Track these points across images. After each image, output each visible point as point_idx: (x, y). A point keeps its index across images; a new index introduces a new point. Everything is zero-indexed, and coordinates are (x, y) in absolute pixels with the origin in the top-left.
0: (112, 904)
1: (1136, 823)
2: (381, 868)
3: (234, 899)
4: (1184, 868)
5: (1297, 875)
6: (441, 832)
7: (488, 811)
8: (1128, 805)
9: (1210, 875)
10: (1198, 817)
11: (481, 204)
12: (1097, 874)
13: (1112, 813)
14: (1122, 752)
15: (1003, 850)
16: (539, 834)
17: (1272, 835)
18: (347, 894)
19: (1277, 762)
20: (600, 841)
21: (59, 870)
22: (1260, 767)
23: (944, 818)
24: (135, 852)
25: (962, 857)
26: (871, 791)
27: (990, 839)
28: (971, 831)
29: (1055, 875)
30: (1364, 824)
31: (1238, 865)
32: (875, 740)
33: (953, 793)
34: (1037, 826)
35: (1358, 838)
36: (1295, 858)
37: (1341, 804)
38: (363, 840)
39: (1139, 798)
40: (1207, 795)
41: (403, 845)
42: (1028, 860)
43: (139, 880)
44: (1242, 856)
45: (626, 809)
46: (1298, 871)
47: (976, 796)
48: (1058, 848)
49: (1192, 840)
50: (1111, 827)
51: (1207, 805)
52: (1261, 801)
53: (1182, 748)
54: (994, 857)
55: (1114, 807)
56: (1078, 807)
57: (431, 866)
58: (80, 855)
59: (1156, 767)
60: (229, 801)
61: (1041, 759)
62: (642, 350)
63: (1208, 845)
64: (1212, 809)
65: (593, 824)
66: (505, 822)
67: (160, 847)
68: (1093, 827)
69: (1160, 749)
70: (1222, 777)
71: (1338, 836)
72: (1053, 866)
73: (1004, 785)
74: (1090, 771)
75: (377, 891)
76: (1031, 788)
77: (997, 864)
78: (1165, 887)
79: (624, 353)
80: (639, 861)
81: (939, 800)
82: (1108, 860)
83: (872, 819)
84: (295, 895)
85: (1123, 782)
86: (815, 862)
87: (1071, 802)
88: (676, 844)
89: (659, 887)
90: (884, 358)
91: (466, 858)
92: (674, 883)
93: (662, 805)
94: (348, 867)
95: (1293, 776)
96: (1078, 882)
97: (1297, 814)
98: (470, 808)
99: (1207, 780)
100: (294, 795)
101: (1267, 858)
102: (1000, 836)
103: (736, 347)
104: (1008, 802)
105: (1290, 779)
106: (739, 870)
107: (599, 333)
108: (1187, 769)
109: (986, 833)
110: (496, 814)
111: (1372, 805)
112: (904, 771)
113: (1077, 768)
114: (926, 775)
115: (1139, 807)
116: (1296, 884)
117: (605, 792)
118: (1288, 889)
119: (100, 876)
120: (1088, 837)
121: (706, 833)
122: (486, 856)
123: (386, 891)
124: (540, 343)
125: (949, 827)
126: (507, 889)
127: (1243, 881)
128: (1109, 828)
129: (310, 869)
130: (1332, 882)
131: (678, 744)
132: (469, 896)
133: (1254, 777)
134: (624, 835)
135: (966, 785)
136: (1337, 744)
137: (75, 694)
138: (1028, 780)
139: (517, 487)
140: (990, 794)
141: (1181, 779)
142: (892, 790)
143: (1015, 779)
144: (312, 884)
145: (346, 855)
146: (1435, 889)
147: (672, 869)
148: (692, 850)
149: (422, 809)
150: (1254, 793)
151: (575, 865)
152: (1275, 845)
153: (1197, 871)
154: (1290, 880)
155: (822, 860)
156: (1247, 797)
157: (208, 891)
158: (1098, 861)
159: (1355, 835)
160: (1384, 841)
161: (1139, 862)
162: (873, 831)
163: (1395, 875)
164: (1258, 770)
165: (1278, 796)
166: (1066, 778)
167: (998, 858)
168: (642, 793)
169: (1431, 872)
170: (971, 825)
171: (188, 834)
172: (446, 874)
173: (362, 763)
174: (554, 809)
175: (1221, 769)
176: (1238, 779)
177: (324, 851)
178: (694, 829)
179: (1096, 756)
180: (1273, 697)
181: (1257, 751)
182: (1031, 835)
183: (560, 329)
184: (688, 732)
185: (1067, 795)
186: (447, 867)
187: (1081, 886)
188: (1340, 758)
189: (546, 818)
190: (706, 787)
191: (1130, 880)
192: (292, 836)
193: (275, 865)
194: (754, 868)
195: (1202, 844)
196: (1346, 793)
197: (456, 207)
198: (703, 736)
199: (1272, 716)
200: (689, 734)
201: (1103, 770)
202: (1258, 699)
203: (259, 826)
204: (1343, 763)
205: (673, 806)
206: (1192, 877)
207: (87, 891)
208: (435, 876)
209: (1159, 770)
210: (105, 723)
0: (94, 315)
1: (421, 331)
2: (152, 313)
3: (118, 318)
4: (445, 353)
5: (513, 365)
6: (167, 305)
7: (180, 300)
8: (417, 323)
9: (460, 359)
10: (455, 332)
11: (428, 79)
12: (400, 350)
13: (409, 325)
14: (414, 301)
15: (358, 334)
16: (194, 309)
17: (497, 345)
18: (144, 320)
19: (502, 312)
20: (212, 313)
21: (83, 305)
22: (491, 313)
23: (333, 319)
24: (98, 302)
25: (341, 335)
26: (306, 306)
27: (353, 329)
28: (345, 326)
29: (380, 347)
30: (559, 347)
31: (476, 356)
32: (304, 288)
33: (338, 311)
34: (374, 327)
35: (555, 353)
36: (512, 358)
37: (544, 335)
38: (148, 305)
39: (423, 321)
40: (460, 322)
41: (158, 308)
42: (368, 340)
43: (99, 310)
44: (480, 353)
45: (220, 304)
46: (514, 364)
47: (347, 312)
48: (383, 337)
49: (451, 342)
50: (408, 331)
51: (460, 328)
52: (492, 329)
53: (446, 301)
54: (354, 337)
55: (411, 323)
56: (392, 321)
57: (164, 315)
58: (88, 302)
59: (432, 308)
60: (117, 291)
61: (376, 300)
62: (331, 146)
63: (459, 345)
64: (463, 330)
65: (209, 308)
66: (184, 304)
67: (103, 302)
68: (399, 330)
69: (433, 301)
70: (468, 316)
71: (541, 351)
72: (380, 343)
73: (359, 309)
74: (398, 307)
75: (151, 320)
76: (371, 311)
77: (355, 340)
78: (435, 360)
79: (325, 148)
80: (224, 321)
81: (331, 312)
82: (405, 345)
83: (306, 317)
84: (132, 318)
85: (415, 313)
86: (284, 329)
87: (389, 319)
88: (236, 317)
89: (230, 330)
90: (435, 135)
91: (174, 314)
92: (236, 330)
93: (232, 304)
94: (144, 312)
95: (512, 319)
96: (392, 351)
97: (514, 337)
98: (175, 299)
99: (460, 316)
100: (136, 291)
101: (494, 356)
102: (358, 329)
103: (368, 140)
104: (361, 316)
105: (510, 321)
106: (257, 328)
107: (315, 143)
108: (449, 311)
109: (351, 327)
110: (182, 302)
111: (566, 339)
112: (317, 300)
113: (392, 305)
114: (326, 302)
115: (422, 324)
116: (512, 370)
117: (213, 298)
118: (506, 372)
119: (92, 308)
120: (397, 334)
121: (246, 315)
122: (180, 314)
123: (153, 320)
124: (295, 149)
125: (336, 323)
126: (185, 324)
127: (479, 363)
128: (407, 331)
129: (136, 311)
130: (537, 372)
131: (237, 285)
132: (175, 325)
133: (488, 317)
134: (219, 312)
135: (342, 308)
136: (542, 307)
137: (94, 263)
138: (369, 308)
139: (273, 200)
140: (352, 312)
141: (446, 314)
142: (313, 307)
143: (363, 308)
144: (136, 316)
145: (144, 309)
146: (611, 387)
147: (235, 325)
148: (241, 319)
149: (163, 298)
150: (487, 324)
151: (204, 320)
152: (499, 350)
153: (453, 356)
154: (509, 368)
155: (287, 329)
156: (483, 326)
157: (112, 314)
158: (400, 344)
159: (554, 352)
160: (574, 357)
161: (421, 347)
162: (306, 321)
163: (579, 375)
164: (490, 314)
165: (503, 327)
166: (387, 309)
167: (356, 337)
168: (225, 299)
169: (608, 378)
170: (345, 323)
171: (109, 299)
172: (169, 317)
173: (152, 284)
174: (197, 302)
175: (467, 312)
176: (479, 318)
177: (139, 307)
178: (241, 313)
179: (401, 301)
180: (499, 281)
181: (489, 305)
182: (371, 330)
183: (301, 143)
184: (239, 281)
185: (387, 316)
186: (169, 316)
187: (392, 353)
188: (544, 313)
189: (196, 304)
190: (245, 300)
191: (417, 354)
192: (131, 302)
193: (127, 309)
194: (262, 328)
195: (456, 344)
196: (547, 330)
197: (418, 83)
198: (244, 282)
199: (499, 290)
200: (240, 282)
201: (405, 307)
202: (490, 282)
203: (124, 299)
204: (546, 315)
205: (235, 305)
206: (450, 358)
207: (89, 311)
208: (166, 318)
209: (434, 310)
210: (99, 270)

○ ○ ○ ○ ○

**EXERCISE REQUIREMENTS:** Output all lines from the beginning of the data up to the line holding "1: (1136, 823)", that line included, exactly as written.

**COMPLETED EXERCISE:**
Track these points across images. After each image, output each visible point as point_idx: (x, y). A point keeps its index across images; a new index introduces a new point. Everything is zero-indexed, and coordinates are (x, y) in absolute pixels with the origin in the top-left.
0: (112, 904)
1: (1136, 823)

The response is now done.